The Philippine military spokesman told the BBC all 75 hostages, taken early on Thursday morning, had been released but later reports indicated dozens were still being held.

The hostage-takers' leader, Ondo Perez, has stated demands that murder charges against his group must be dropped and members of a rival group disarmed within a week.

If not, he told AFP news agency, the hostages' lives would be at risk.

Government sources were more optimistic.

"They allowed these nine people to go home with me as a sign of goodwill," Ms Bajade told reporters by phone from a mountain trail near Prosperidad town in Agusan del Sur.

Philippine soldier in Maguindanao
Mindanao is awash with gangs of armed men, some officially backed

"I am confident we can get them all back to their families in a few days. What's more important is that we're talking and we're trying to resolve the problem peacefully," said Ms Bajade, a provincial social worker who heads of a team of negotiators.

"We sent food to the hostages early today and we were assured they will not be touched. We're optimistic we can resolve this problem by today."

Gun culture

The kidnappers belong to a gang of former government-armed militia on the island of Mindanao, police say.
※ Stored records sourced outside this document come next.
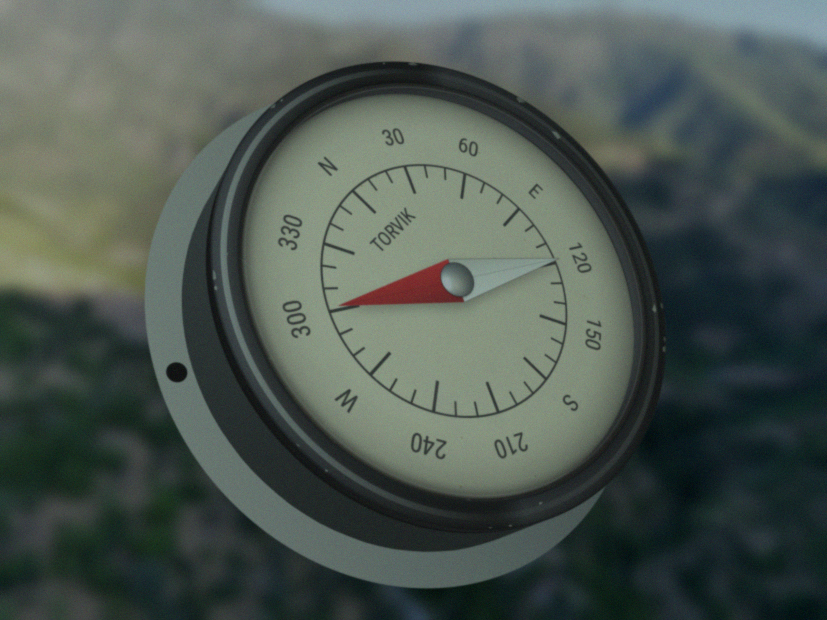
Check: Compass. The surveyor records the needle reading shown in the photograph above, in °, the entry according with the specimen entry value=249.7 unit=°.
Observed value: value=300 unit=°
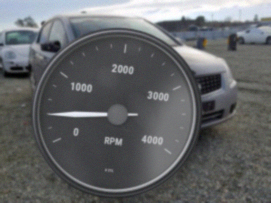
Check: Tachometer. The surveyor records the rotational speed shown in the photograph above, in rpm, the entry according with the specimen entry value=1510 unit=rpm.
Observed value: value=400 unit=rpm
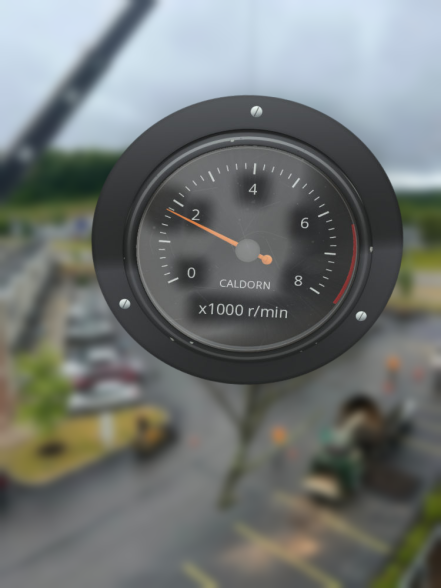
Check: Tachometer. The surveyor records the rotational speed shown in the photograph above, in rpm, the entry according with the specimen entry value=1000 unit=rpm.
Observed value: value=1800 unit=rpm
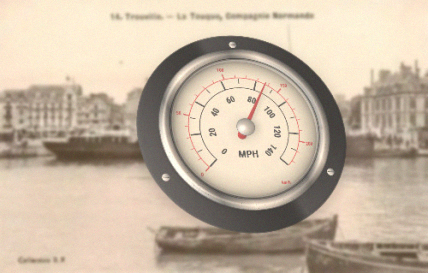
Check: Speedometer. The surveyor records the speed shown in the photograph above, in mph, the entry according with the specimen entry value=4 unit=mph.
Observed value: value=85 unit=mph
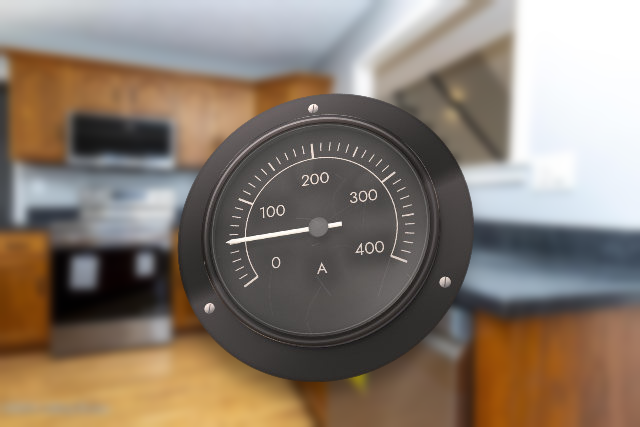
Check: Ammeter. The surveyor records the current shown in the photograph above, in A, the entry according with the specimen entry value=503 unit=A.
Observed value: value=50 unit=A
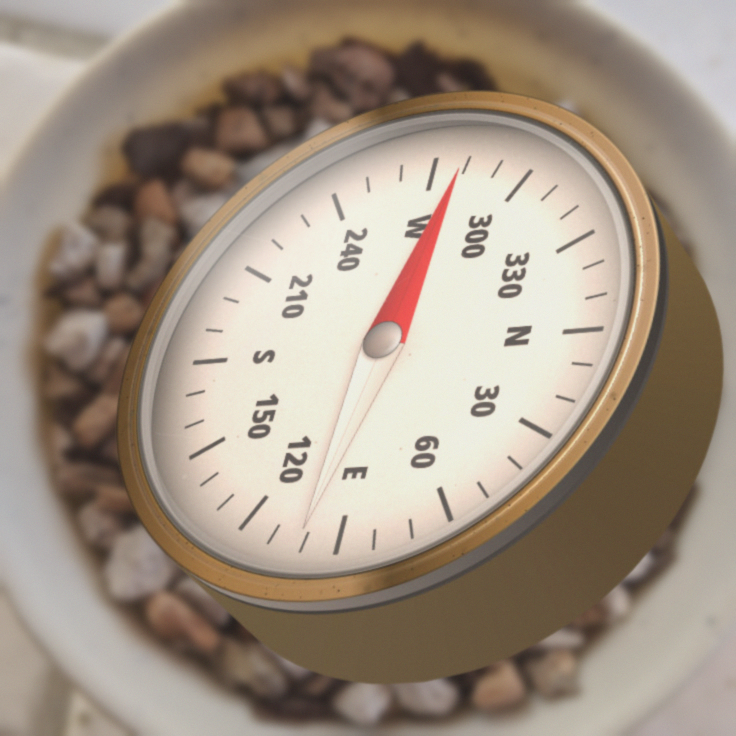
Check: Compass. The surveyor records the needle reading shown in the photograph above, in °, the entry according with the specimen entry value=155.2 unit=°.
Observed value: value=280 unit=°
The southern island of Mindanao is awash in weapons as the government has armed a number of civilian groups to help the military and police fight a number of insurgencies.

The hostage-taking took place in an area where communist rebels are known to operate, although it is not thought to be related to that four-decades long insurgency.

Nor are the abductions believed to be linked to a Muslim separatist rebellion elsewhere on Mindanao; one of the main insurgent groups is in peace talks with the government.

Martial law was imposed on other side of the island in Maguindanao province last weekend after the political massacre there that left 57 people dead.

There is often violence in the Philippines ahead of elections, and one is scheduled for next May, says the BBC's Alastair Leithead. But the scale and brutality of the deaths has come as a shock to the island nation.

He says the political and clan-based murders and kidnappings of the past few weeks have shown just how lawless parts of the Philippines really are.